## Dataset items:
****
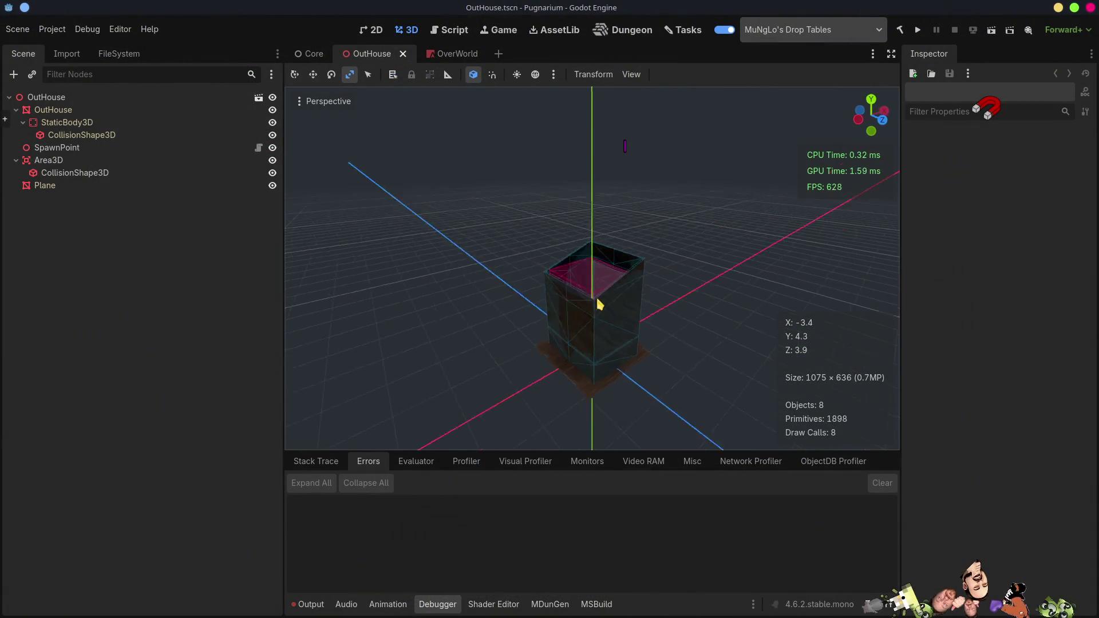
- Inspect the reimported wooden floor planks from several angles, including from below
mouse_move(599, 304)
middle_mouse_down()
mouse_move(503, 262)
mouse_move(591, 360)
middle_mouse_up()
scroll(598, 375, "up", 5)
****
## YOUR ASSIGNMENT:
Return, without any change, only the lines from the one containing "mouse_move(591, 360)" through the last line of the entries above.

## SOLUTION TO THE EXERCISE:
mouse_move(591, 360)
middle_mouse_up()
scroll(598, 375, "up", 5)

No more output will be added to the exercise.